III. LA CORÉE ET LES LANGUES-CULTURES ÉTRANGÈRES
Historiquement, la première influence
étrangère fut celle de la Chine. Sa prédominance
culturelle s'est notamment manifestée par l'adoption des
idéogrammes chinois, seule langue écrite jusqu'à
l'invention de l'alphabet coréen et toujours utilisée par la
suite.
Les contacts avec le Japon furent sporadiques et principalement à la
suite de conflits, en particulier lors de l'invasion du XVIe siècle et
de la colonisation du début du XXe siècle.
L'ouverture de la Corée à l'Occident est beaucoup plus
récente. Les deux seuls contacts qui eurent lieu au XVIIe siècle,
à l'occasion de naufrages de bateaux hollandais restèrent sans
lendemain.
Un siècle et demi plus tard (1776), la Corée fut de nouveau
confrontée à un apport occidental, à travers
l'introduction du catholicisme. Mais, en butte aux autorités locales,
les missionnaires et les convertis furent l'objet de persécutions.
L'attitude méfiante des Coréens à l'égard des
étrangers s'expliquait par les épreuves subies au cours des
nombreuses invasions, notamment japonaises et mongoles. Leur perception des
étrangers était liée aux horreurs de la guerre et, par
ailleurs, la Chine était considérée comme la seule
puissance civilisée : cela entraîna le repli sur soi et la
fermeture durable des esprits à tous apports extérieurs.

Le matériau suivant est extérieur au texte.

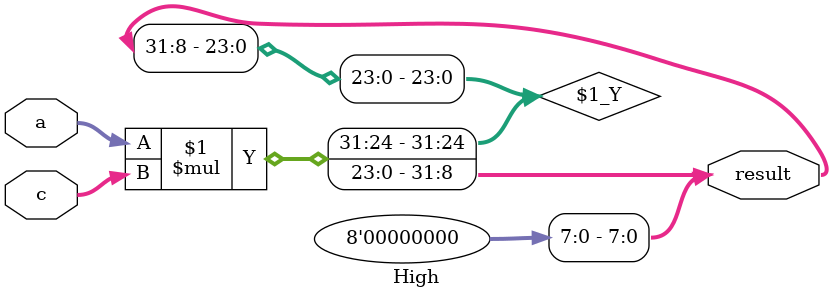
<source format=sv>
module High (
    input logic [14:0] a,
	 input logic [14:0] c,
	 output logic [31:0] result
);

assign result = (a*c)<<8;
    
endmodule

</source>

C'est seulement après la signature des traités d'amitité
et de commerce (1882-1886) que l'enseignement des langues occidentales et des
sciences humaines dans les nouvelles écoles permit aux Coréens de
se rendre compte des dimensions du monde. Ils réalisèrent enfin
qu'ils avaient eu tort d'avoir appelé leur pays
" la Grande
Corée "
et que d'autres puissances
existaient en dehors
de leur voisin modèle.
Préalablement à l'étude détaillée de la
langue-culture française, il est apparu intéressant de
décrire la place qu'occupent aujourd'hui les principales langues
étrangères enseignées, pour montrer leurs relations ainsi
que les éléments favorables et défavorables à leur
développement.
A. LE CHINOIS
1. Forte influence chinoise dans le passé
La Corée a longtemps considéré la
Chine comme le modèle de la civilisation, en raison du rayonnement
culturel de ce
" Pays centre du Monde "
, rayonnement
également favorisé par la proximité géographique.
Les historiens coréens admettent que leurs ancêtres sont
entrés dans la péninsule à partir de la Chine du Nord et
de la Mandchourie au Ve siècle avant J.C.
Très tôt, les peuplades du Nord-Ouest se virent soumises à
l'influence culturelle chinoise dans différents domaines :
- la langue (introduction des idéogrammes chinois) ;
- l'agriculture (culture du riz et de l'orge) ;
- l'organisation judiciaire (premiers éléments d'un code
civil et pénal).
Le déclin et la chute de la dynastie chinoise des Han en 220 permit aux
Coréens de consolider les assises de leurs trois premiers royaumes :
celui du Nord (Koguryo), soutenu par une aristocratie militaire en lutte
ouverte contre la Chine, celui du Sud-Ouest (Paekche) aux terres fertiles et au
climat plus clément, entretenant d'excellentes relations avec la Chine,
et celui du Sud-Est (Silla) le moins imprégné d'influence
chinoise.
Cette influence atteignit son apogée sous la dynastie des Tang, l'une
des périodes les plus brillantes de l'histoire chinoise. La
Corée, unifiée par le royaume de Silla au VIIe siècle,
adopta le modèle administratif des Tang sous une forme mieux
adaptée à sa tradition. En voici un exemple : en pays Silla,
seuls les nobles pouvaient gouverner, alors qu'en Chine les postes
administratifs étaient attribués aux lauréats des examens
impériaux sans distinction de classes. Ce système
démocratique ne pouvant être appliqué tel quel, la
difficulté fut tournée en décrétant que lesdits
examens seraient réservés aux garçons de familles
aristocratiques. Comme ces épreuves exigeaient une parfaite connaissance
des classiques chinois, les lettrés coréens,
imprégnés des idées confucéennes, adoptèrent
pour eux-mêmes des noms de famille chinois qui devinrent de plus en plus
courants dans la classe instruite.
Aujourd'hui encore, ces noms sont préservés grâce à
la conservation de la généalogie de chaque famille.